Targeting BRCA1/2-deficient cells and tumours with G-quadruplex-binding compounds

Heterozygous BRCA1 and BRCA2 mutations increase the risk of breast and ovarian cancers. Genome profiling studies revealed that 30% of all ovarian tumours and 16% of all breast tumours carry either BRCA1 or BRCA2 gene inactivation, in the form of germline or somatic mutations or BRCA1 promoter methylation. At the molecular level, BRCA1 and BRCA2 proteins play essential roles in DNA replication and double-strand break repair by homologous recombination. Consequently, loss of BRCA1 or BRCA2 function triggers replication arrest and accumulation of unrepaired DNA lesions. The project proposed here aims to exploit the hypersensitivity of BRCA1- and BRCA2-deficient cancers to G-quadruplex (G4)-binding compounds, in particular pyridostatin (Zimmer et al., 2016), for the development of novel, specific therapies.

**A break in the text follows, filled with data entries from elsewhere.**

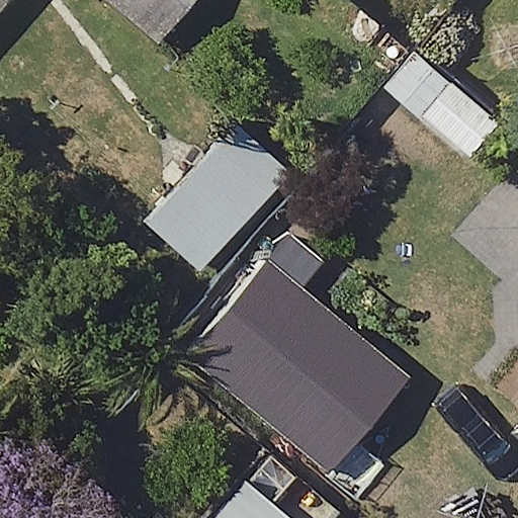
[(197,0),(106,0),(159,45),(197,0)]
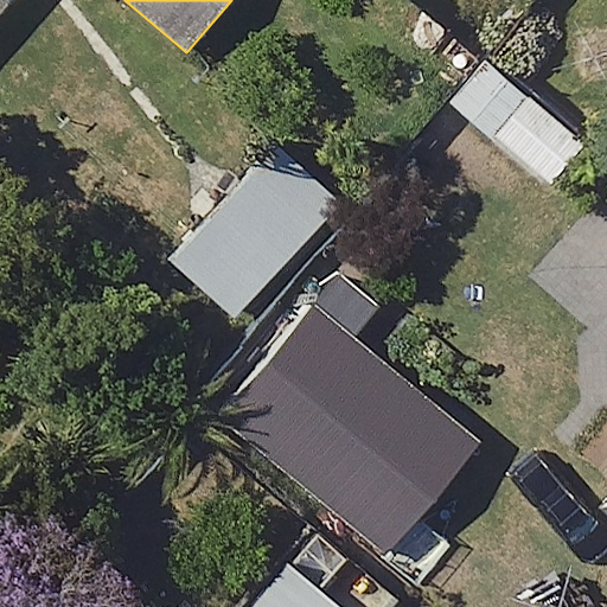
[(567,183),(600,141),(497,59),(464,100),(567,183)]
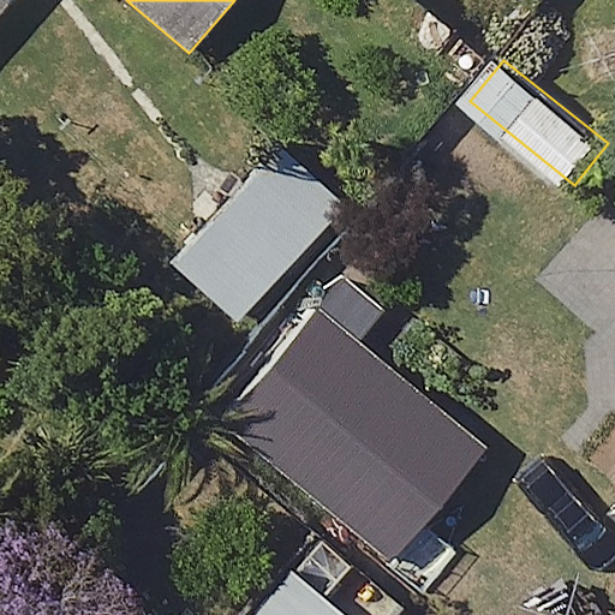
[(346,202),(279,142),(172,261),(239,321),(346,202)]
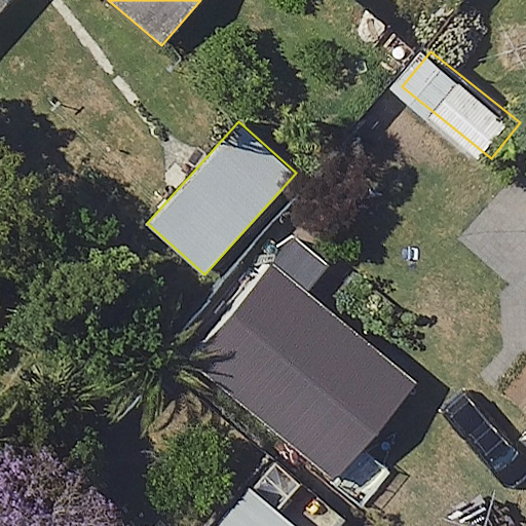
[(414,382),(270,262),(187,362),(332,481),(414,382)]
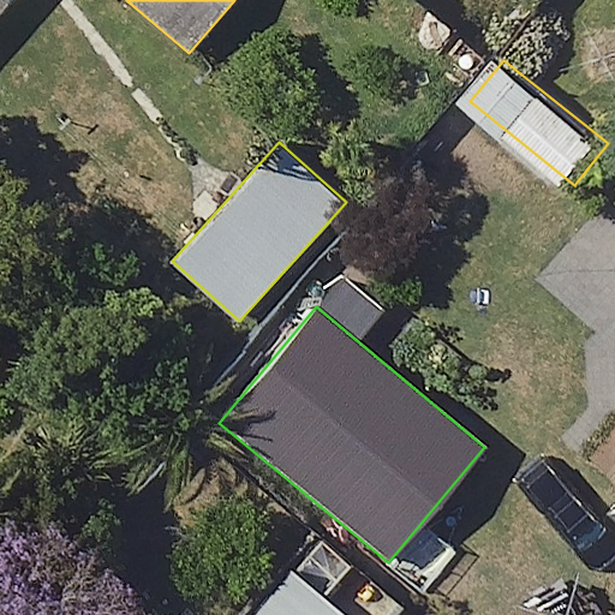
[(351,614),(296,568),(255,614),(351,614)]
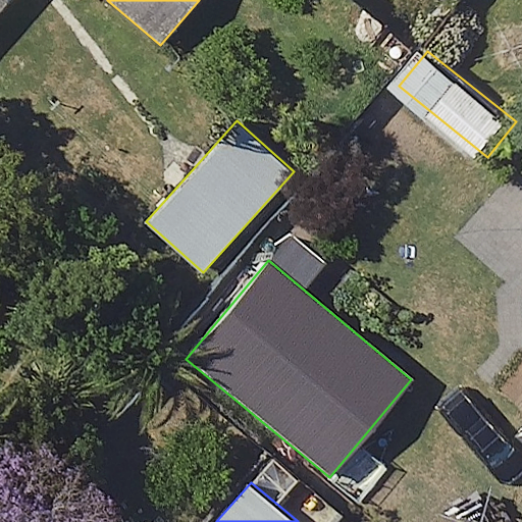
All buildings are outlined.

To elucidate the mechanism of action of pyridostatin, innovative END-seq technology (Canela et al., 2016) will be applied to determine the genome-wide location of DNA double-strand breaks induced by pyridostatin in BRCA2-deficient cells. We will focus on those mapping to actively transcribed genes. Transcriptional deregulation of G4-containing genes has been proposed to mediate pyridostatin toxicity (Rodriguez et al., 2012). We will thus determine the transcription profiles of BRCA2-proficient and -deficient cells treated with pyridostatin using RNA-seq. This will allow identification of genes or gene networks affected by pyridostatin. Integration of gene expression profiles with DNA breaks location determined by END-seq, will enable isolation and characterization of the gene subset whose transcriptional deregulation promotes BRCA2-deficient cell killing by pyridostatin. Alterations in expression of these genes upon pyridostatin treatment will be subsequently monitored in xenograft tumours established in nude mice.